Trouble began early in the voting when ex-GI's, who were poll watchers, asked to see ballot boxes and were refused. A black man, another veteran, was shot by a hired deputy. Later, ballot boxes were taken to the jail and late in the evening, the veterans, fresh from the battlefields of Europe and the Pacific, broke into the National Guard Armory, and began handing out guns and ammunition. No one had to tell them what to do next.


They surrounded the jail and were on a high bank looking down into the building. Strategically, they had placed a .30 caliber machine gun atop a building overlooking the jail. When shooting broke out it lasted all night. Early in the morning, a soldier slithered underneath parked cars near the jail and tossed dynamite onto the jail porch. The explosion blew away part of the porch and collapsed a portion of it supported overhang. That did it. The deputies came out with their hands over their heads. They were hustled to the corner of Washington and White streets. A huge crowd gathered.

It was dramatic. Some wanted to hang the deputies. One deputy's throat was slashed. By now, it was not only the veterans who were gathered and doing the shouting. Through out the all-night war in the streets no one was killed, although several were wounded.


"But no one died. That is the miracle of the battle and in fact it change politics in this county forever," says Redfern. "We went to a county council form of government with a county manager after that. Later, in the 1980's, we changed to a county executive system. But what happened that night has been a good thing. It brought about a sound two party system. People have paid attention to the elective process."

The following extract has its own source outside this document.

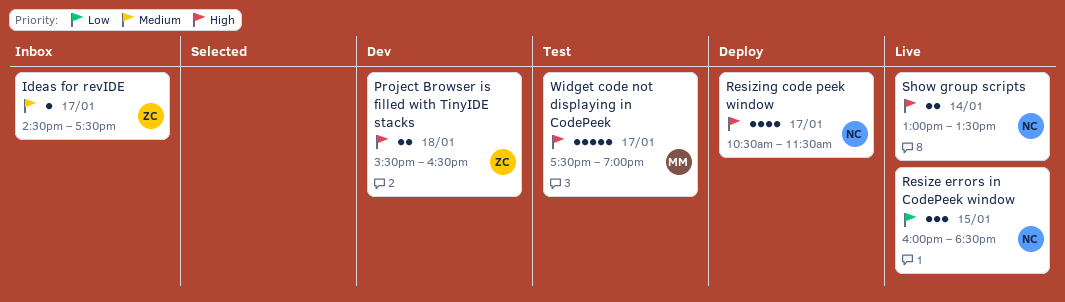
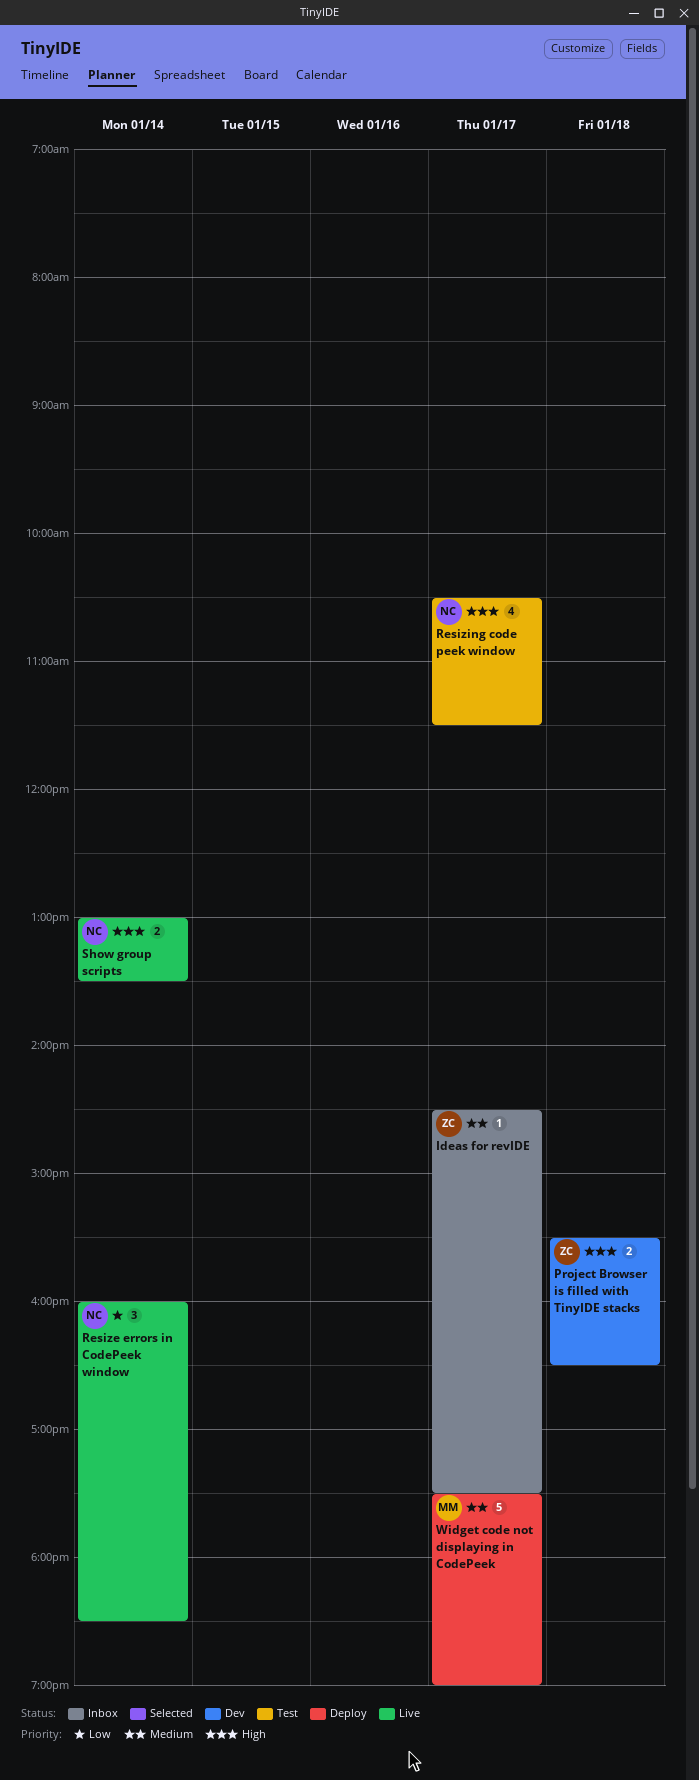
Resize errors in CodePeek window, day: Jan 15 -> Jan 14
Resizing code peek window, status: Deploy -> Test
Widget code not displaying in CodePeek, status: Test -> Deploy
Widget code not displaying in CodePeek, priority: High -> Medium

Redfern pauses, reviewing the terrible moments of that night. "When I first came here from Illinois, just after the war, people told me that they took two things seriously here - religion and politics. I found out real quick about the politics. I was a Marine in the South Pacific, but I came closer to getting killed that night than I did in the war," he says as he inches to the edge of his chair. " I will never forget. I used to sign off the air 'This is the friendly voice of the friendly city. When I signed off that night you could hear the shots bang, bang, bang in the background. That broke me up."